Thomas is a teenaged boy in the television comedy Les Parent. He and his brothers typically receive irrational and difficult-to-understand lessons about life from their parents.
See if you can decipher this near-incomprehensible quote by Thomas. In it, he provides his parents with a summary of what he’s supposed to have just learned from them about buying a car:
« Faque dans le fond, je peux pas acheter une auto qui coûte trop pas cher, mais j’ai pas d’argent non plus pour en acheter une qui coûte pas pas cher. Je peux pas en acheter une qui a trop roulé, ni une qui a trop pas roulé. Pis idéalement, ça serait mieux que je connaisse pas trop le vendeur, mais faudrait pas que je le connaisse trop pas non plus, c’est ça? »
This quote was posted on the Les Parent Facebook page.
I’ll risk a translation into English.
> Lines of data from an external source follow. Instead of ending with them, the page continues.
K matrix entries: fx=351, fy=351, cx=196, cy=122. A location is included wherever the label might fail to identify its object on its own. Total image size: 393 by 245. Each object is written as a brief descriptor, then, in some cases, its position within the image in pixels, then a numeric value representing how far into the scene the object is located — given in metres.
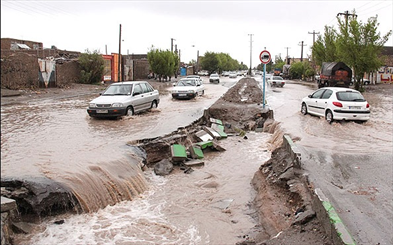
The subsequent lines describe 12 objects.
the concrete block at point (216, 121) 17.03
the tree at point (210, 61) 98.00
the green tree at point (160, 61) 48.34
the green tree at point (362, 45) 34.00
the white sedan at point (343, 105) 14.49
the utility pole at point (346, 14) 42.86
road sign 17.78
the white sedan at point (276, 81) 46.38
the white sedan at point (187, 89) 25.69
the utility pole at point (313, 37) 66.40
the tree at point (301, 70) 68.06
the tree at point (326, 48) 46.56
To maintain the same level of incomprehensibility, I’ll translate pas cher (inexpensive) literally as “not expensive.” Here goes…
“So basically, I can’t buy a car that costs too not expensive, but I don’t have the money to buy one that costs not not expensive either. I can’t buy one that’s been too driven, nor one that’s been too not driven. And ideally, it would be better to know the car seller not too well, but not not too well either. Is that what you’re telling me?”
Hmm. I think Thomas will be taking the bus!
Did you wonder about the meaning of faque dans le fond at the beginning of the quote?
We can translate this as “so, basically” in English, where faque means “so” and dans le fond means “basically.”
Faque is an informal usage, a contraction of (ça) fait que. You’ll hear faque very frequently during informal conversations.